REQUIRED ACTIONS
1 - In the essay on poetry readings, where was the Carl Rakosi reading held?
2 - Name every poet the essay on poetry readings mentions by name.
3 - Write what comes next in the essay on poetry readings, starting after its final sentence.

FROM A CLIFFTOP, LOUDLY, INTO THE WIND:

Some reflections on reading and listening to poems read out loud


A rapt poetry audience somewhere outside time in Ontario  photograph Martine Bresson

Poetry needs intimacy as much as jazz music needs a jazz club. There used to be a venue in London which provided exactly that. The most memorable poetry reading I ever attended was given by Carl Rakosi at the Voice Box in the South Bank Centre. I was startled to see the announcement of his appearance, having assumed that, along with Louis Zukofsky and his fellow 'Objectivists', he must be long dead. Well, he was very far from that. Frail, certainly, well into his nineties, he required a hand up to mount the rostrum, but then delivered his poems in a strong confident voice, concluding with a tremendous elegy for his old friend George Oppen. He received a standing ovation - and not just for longevity.

I regret the passing of the Voice Box. There are few auditoriums in London that provide a friendly environment for a poetry reading. The dead hand of some bureaucratic arts administrator has swept it away. In its place is a lecture theatre - which is just that. Concert halls and theatres dilute the effect of one poet communicating with an audience, and much as you try to tell people this, they pay no attention. Promoters of what they like to think of as 'culture' must at times be quite irritated by the strange persistence of this dubious art form whose followers are small (in number), shallow (of pocket), vociferous (in criticism). Once I remember I was pinning up an announcement of a forthcoming reading in the British Council library in Berlin (in the days when I used to organise poetry readings by British poets there), and became aware of the then director standing behind me reading the flyer. 'Oh God,' he said, 'not poetry again.' and stalked off. Well, the British Council has now closed its doors forever in this city, too. The thinking appears to be that Germans interested in British culture can simply take a Ryanair flight to London. How wrong can people get?. But that is another matter.

INFORMATION PROVIDED

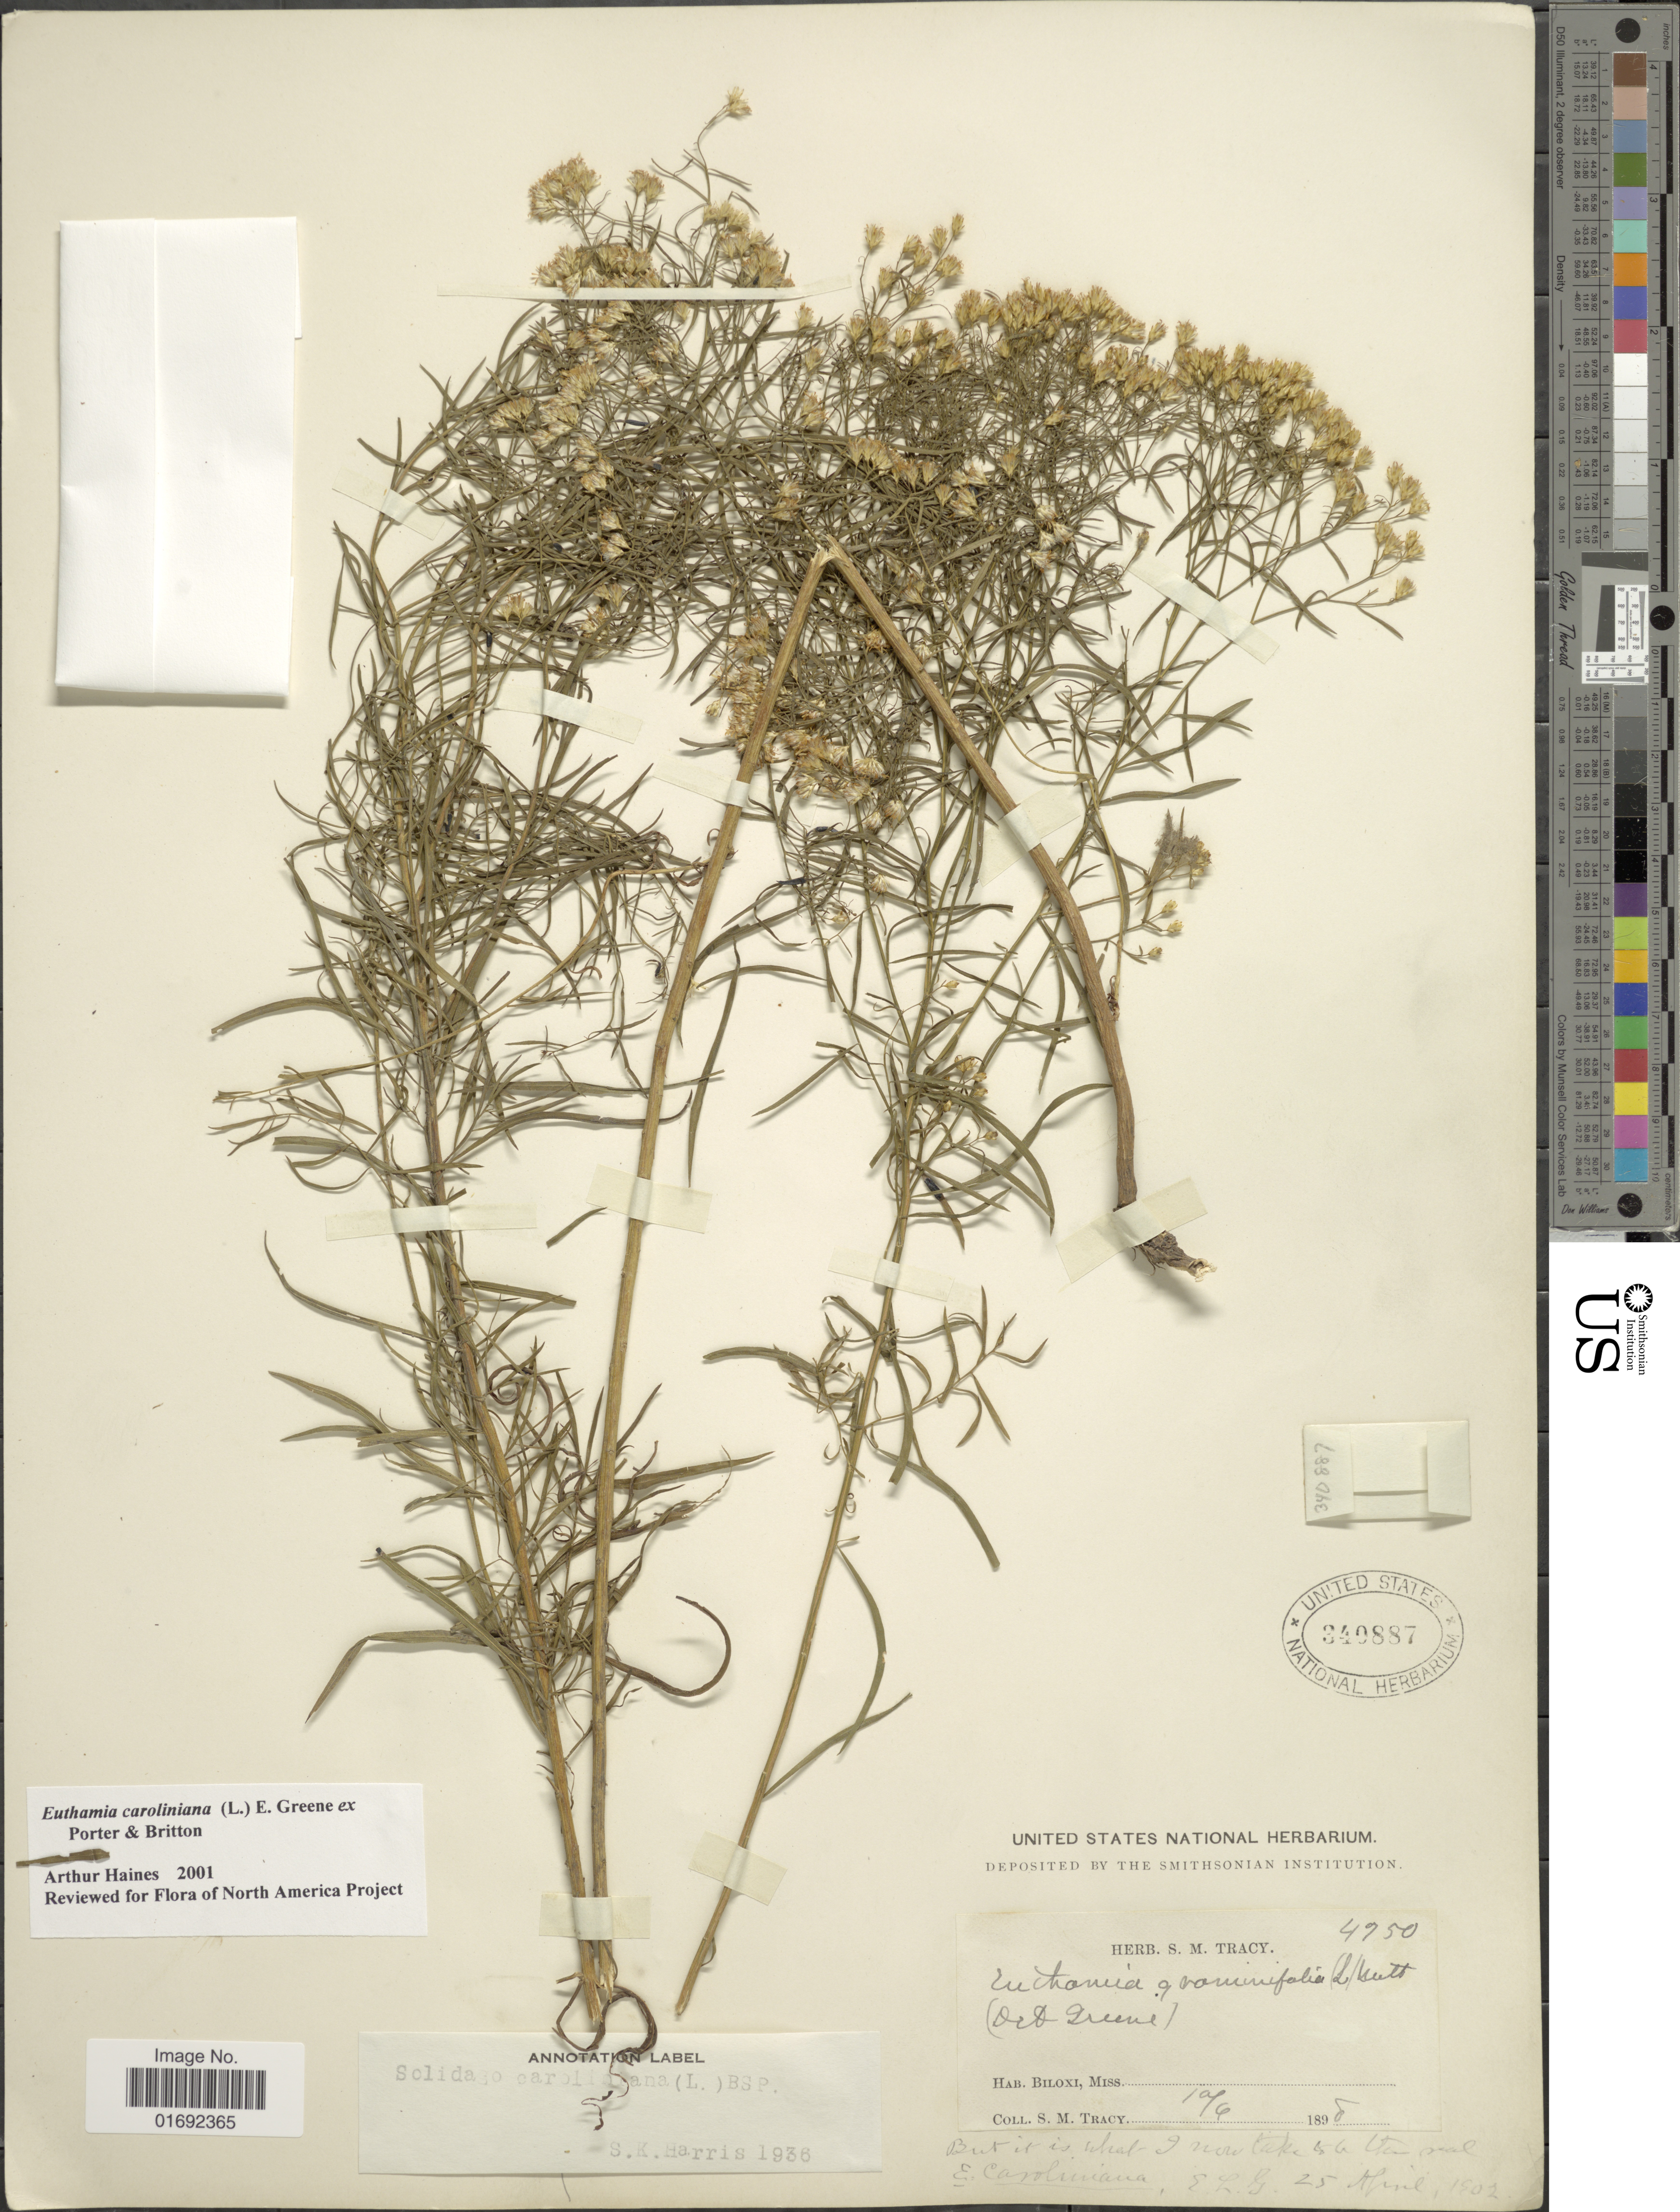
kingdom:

ANSWERS GIVEN
1 - At the Voice Box in the South Bank Centre.

2 - Carl Rakosi, Louis Zukofsky, George Oppen

3 -
Poetry readings given by the poets themselves - not by actors - lend character and salt to the work. The other day I had the privilege of hearing Elaine Feinstein read her translations of Tsvetaeva to a small audience at the Poetry Society. She read them without undue 'expressiveness', without mimic, in a voice only slightly heightened from its natural level. The rhythms, the pauses, the inflections came across with a judicious exactness that heightened the emotion of the lines. I knew as I listened that I was hearing someone who had spent many years pondering the work they are translating, and finding a way of saying it in English. Of course, the poems are there on the page to be enjoyed and appreciated, and of course it is Elaine Feinstein's voice not Marina Tsvetaeva's, but to my mind the reading lent a cool acoustic breeze to the sails of each poem, filling it out, giving it both depth and motion. That's difficult to do, and only comes, I'd say, from years of experience.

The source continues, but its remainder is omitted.